Наконец снизошел, рассказал: был у него сын – капитан королевской гвардии, высокий, плечистый, но стать не помогла – взяли его в плен и угнали в Германию. Еще до войны, решив жениться, капитан, по господскому обычаю, пригласил в кумовья своего начальника, генерала армии Драшича. На той свадьбе старик Милян и познакомился с генералом, даже поговорил с ним. Высоко они взлетели, но уже тогда он чувствовал, что не кончится это добром. Весной, когда кум Драшич со штабом армии отступал к Печи, завернул по пути в Виницкую, к Миляну. Встретили его как нельзя лучше: напекли, нажарили всего, ракию, сыры, вина на стол выставили, пива купили в Беране, пригласили людей образованных, уважаемых разделить с ним трапезу. Позавидовала и родня и не родня чести, оказанной его дому в тяжкое время. Кто-то из тех, кого обошли приглашением или просто из повадившихся наушничать, донес итальянцам, будто Драшич в тот свой приезд оставил у Миляна армейскую казну: деньги, золото, и будто Милян все это в доме либо возле дома закопал…

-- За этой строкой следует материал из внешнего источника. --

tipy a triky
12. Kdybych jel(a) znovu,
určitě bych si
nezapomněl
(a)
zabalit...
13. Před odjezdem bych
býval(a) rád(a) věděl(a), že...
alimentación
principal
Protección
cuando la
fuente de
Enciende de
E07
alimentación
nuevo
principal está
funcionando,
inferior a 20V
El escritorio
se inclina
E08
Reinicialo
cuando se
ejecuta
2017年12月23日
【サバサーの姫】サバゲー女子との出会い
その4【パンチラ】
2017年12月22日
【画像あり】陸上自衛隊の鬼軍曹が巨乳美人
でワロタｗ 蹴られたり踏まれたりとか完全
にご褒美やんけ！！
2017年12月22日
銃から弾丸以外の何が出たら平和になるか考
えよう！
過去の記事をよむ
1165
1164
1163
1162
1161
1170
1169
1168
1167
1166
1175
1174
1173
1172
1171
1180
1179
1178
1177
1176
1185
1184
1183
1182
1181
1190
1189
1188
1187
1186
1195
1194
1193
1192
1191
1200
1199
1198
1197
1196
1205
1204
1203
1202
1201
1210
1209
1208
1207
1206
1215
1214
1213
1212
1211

Может, у Драшича действительно были деньги или золото – такова у него служба, – но господа нелегко расстаются с подобными вещами, если в самом деле что-то было, он все увез в Подгорицу, а итальянцы теперь требуют у Миляна, чтобы выдал им припрятанное. В доме и вокруг него все перекопали, каждый кустик обшарили. Искали и под очагом, и под яслями, под порогом, и на кладбище – всюду, где, по мнению Джукана и Милоша Вукичевичей, мог быть зарыт клад. А когда обыскали все и не нашли, обвинили Миляна в том, что понапрасну старались, – приводят его, допрашивают, кричат, угрожают…

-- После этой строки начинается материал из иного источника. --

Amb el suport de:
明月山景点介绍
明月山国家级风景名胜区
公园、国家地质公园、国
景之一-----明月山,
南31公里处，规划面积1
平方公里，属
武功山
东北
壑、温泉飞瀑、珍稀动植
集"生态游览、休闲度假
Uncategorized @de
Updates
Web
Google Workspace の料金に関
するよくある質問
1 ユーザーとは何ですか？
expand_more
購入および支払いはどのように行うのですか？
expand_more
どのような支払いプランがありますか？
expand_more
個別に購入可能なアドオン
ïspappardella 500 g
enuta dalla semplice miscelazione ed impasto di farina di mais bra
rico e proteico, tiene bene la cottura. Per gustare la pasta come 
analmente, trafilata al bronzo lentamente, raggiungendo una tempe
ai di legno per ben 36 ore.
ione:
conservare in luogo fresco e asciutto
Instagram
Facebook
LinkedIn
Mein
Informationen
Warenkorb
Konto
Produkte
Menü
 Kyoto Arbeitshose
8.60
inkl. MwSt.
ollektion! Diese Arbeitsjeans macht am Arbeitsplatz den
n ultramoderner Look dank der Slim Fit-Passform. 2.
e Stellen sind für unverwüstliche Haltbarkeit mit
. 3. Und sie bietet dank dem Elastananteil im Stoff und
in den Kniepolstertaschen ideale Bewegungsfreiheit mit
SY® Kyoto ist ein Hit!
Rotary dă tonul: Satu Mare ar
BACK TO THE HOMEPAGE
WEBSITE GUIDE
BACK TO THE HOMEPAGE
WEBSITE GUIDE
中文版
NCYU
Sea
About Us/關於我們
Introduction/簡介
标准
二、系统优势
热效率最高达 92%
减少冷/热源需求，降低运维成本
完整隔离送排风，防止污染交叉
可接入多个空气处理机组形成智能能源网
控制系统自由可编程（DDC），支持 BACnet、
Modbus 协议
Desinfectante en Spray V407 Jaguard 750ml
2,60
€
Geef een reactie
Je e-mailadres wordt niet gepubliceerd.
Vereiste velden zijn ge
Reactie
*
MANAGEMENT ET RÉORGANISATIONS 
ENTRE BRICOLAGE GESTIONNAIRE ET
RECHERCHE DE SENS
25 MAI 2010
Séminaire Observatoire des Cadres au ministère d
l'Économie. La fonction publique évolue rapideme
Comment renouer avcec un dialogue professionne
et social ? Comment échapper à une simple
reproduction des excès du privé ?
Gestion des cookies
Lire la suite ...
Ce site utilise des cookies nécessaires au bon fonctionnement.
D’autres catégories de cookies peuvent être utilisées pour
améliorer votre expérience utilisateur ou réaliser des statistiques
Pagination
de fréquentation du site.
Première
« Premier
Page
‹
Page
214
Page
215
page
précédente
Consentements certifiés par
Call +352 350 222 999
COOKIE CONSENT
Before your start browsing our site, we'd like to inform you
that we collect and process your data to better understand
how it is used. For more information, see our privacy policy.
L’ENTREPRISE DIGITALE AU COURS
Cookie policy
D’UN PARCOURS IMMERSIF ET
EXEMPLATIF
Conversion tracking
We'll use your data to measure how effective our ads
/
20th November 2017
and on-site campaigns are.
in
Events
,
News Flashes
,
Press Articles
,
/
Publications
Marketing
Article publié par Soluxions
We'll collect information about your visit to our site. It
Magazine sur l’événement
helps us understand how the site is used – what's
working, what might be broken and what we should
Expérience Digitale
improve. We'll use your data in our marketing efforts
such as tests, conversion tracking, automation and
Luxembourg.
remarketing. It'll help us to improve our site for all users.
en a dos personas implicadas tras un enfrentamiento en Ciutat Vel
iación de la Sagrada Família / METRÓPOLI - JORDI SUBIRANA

– Вот какие чудеса бывают, и конца-краю им не видать, чую я, придется голову сложить в тюрьме.

Только я услышал эту историю, откуда ни возьмись – новая беда. Итальянский повар или его помощник, который пищу разносит, позвякивает половником, дает знать, что принес похлебку – босякам на ужин. Миляну поддел со дна два-три ошметка макарон, фасоли и чего-то наподобие брюквы – может, и не бог знает что для обычного человека, но все-таки спас от голодной смерти. А на меня взглянул исподлобья, признал новичка, вытаращился – видно, хочет страху нагнать. Смотрит то мне в глаза, то на шапочку, будто она краденая. Шапочка у меня обычная черногорская, не новая и не старая, но ему, судя по всему, не нравится. Вижу, злит его мой головной убор, ворчит он что-то, бормочет и посматривает искоса. Мадонну поминает, вроде хочет, чтобы я ему, как мадонне, поклонился, а я не умею, да и не могу: гордость кланяться не позволяет. Наконец зачерпнул малость соленой баланды без единого зернышка фасоли, полоснул меня взглядом еще раз и отвернулся.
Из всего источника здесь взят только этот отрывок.